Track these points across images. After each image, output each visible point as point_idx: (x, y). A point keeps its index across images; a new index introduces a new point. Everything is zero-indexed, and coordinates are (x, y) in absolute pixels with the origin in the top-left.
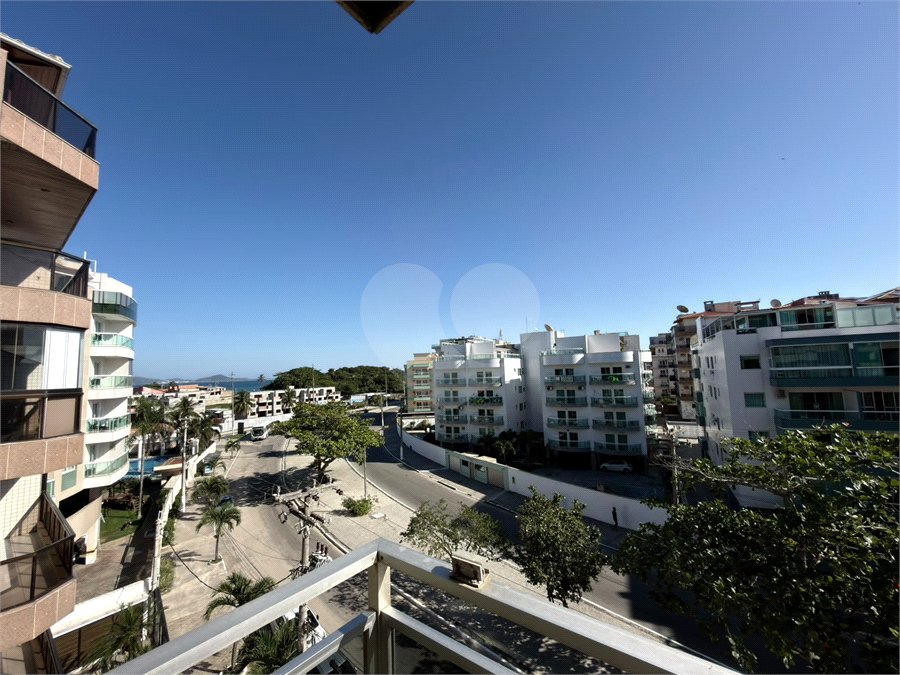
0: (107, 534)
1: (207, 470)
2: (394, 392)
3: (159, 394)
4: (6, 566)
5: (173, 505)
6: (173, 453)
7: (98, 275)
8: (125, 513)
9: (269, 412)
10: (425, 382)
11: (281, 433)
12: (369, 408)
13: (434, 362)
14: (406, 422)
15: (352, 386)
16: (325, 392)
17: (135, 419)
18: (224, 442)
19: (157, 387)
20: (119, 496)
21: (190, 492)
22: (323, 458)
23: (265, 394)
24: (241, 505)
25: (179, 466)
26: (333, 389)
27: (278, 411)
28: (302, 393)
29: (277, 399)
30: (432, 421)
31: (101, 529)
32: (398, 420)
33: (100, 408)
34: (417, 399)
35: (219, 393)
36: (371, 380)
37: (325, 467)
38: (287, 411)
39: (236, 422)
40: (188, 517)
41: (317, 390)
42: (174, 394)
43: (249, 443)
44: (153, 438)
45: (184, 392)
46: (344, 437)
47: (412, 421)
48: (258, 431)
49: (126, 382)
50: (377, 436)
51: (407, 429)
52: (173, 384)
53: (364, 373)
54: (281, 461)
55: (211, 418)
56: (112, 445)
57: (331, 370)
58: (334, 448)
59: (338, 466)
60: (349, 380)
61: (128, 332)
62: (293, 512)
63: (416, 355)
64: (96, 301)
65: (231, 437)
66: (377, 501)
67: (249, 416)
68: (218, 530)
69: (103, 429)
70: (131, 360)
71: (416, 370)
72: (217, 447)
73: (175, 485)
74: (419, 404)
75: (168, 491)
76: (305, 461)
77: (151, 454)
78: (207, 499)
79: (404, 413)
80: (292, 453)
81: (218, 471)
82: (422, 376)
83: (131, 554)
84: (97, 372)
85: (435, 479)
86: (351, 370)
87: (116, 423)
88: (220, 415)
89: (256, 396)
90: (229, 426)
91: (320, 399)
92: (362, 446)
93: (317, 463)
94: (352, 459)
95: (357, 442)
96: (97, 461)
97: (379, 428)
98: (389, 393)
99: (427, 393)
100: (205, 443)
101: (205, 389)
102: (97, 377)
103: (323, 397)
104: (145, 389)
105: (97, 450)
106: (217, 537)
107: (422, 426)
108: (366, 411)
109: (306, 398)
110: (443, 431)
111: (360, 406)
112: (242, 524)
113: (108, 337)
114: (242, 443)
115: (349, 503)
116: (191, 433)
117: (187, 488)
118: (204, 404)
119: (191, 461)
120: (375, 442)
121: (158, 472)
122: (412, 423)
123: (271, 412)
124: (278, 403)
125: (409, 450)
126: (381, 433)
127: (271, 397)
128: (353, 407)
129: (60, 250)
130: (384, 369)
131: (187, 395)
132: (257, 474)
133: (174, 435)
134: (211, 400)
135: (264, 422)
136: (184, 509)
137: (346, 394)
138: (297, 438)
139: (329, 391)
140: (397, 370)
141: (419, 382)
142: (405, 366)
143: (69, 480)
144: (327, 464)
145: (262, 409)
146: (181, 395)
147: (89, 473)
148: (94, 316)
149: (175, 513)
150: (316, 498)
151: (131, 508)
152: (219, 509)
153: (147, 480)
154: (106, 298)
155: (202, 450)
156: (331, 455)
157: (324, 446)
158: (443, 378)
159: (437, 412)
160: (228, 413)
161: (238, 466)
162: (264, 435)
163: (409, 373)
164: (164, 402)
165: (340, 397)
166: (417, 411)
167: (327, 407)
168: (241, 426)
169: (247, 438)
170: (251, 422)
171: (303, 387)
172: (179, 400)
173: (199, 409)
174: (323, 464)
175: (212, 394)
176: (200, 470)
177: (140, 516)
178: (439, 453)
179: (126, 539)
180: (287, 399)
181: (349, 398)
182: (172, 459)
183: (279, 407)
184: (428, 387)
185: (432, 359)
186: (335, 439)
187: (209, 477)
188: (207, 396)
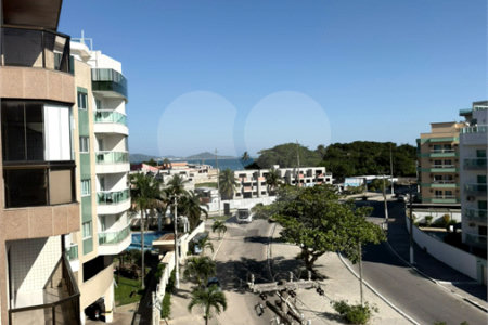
0: (120, 299)
1: (197, 250)
2: (403, 175)
3: (155, 170)
4: (42, 310)
5: (170, 280)
6: (169, 229)
7: (94, 52)
8: (133, 282)
9: (255, 193)
10: (448, 162)
11: (264, 218)
12: (368, 194)
13: (461, 135)
14: (419, 216)
15: (346, 167)
16: (314, 173)
17: (134, 194)
18: (211, 223)
19: (152, 163)
20: (128, 266)
21: (183, 269)
22: (310, 250)
23: (250, 173)
24: (229, 290)
25: (172, 242)
26: (323, 169)
27: (263, 193)
28: (288, 172)
29: (262, 179)
30: (457, 217)
31: (116, 294)
32: (407, 212)
33: (106, 182)
34: (436, 186)
35: (206, 171)
36: (371, 159)
37: (313, 260)
38: (271, 194)
39: (222, 203)
40: (182, 294)
41: (305, 170)
42: (166, 171)
43: (235, 226)
44: (152, 213)
45: (176, 169)
46: (334, 227)
47: (428, 214)
48: (243, 213)
49: (124, 158)
50: (378, 231)
51: (420, 225)
52: (167, 161)
53: (361, 150)
54: (266, 248)
55: (198, 196)
56: (117, 217)
57: (321, 147)
58: (322, 239)
59: (329, 260)
60: (344, 158)
61: (121, 108)
62: (268, 305)
63: (434, 125)
64: (95, 79)
65: (218, 217)
66: (376, 311)
67: (235, 196)
68: (207, 312)
69: (109, 201)
70: (126, 136)
71: (435, 146)
72: (206, 226)
73: (170, 261)
74: (438, 193)
75: (164, 266)
76: (291, 251)
77: (150, 228)
78: (196, 278)
79: (418, 203)
80: (277, 241)
81: (207, 252)
82: (443, 154)
83: (138, 320)
84: (101, 148)
85: (460, 295)
86: (345, 147)
87: (118, 197)
88: (208, 195)
89: (241, 176)
90: (215, 207)
91: (308, 181)
92: (357, 242)
93: (305, 255)
94: (345, 254)
95: (350, 236)
96: (107, 231)
97: (382, 220)
98: (395, 176)
99: (450, 178)
100: (195, 222)
101: (194, 167)
102: (101, 152)
103: (311, 179)
104: (144, 165)
105: (106, 220)
106: (206, 318)
107: (443, 223)
108: (365, 198)
109: (292, 179)
110: (475, 232)
111: (356, 191)
112: (228, 309)
113: (107, 114)
114: (227, 225)
115: (341, 307)
116: (181, 211)
117: (180, 265)
118: (193, 182)
119: (183, 238)
120: (373, 237)
121: (156, 247)
122: (428, 218)
123: (256, 193)
124: (263, 184)
125: (422, 253)
126: (385, 227)
127: (255, 176)
128: (347, 193)
129: (56, 29)
130: (389, 146)
131: (178, 172)
132: (244, 259)
133: (168, 212)
134: (199, 178)
135: (249, 204)
136: (178, 286)
137: (339, 176)
138: (281, 224)
139: (319, 172)
140: (407, 147)
141: (438, 162)
142: (418, 141)
143: (88, 245)
144: (316, 257)
145: (247, 190)
146: (173, 172)
147: (102, 241)
148: (94, 94)
149: (171, 288)
150: (292, 294)
151: (137, 278)
152: (207, 290)
153: (148, 253)
154: (102, 75)
155: (192, 230)
156: (320, 248)
157: (311, 236)
158: (476, 158)
159: (465, 204)
160: (215, 192)
161: (225, 249)
162: (250, 219)
163: (424, 150)
164: (160, 179)
165: (331, 180)
166: (435, 202)
167: (313, 191)
168: (227, 206)
169: (233, 220)
170: (237, 204)
171: (289, 167)
172: (171, 177)
173: (189, 187)
174: (311, 257)
175: (200, 172)
176: (191, 250)
177: (143, 287)
178: (467, 262)
179: (134, 306)
180: (271, 179)
181: (343, 181)
182: (167, 235)
183: (264, 188)
184: (453, 170)
185: (459, 130)
186: (325, 229)
187: (198, 257)
188: (196, 174)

• [EXERCISE] Pull out every line above that contains the word "Track". Only matches with the same upper and lower case count.

• [ANSWER BOX]
Track these points across images. After each image, output each visible point as point_idx: (x, y). A point keeps its index across images; a new index introduces a new point. Everything is zero-indexed, and coordinates are (x, y) in absolute pixels with the origin in the top-left.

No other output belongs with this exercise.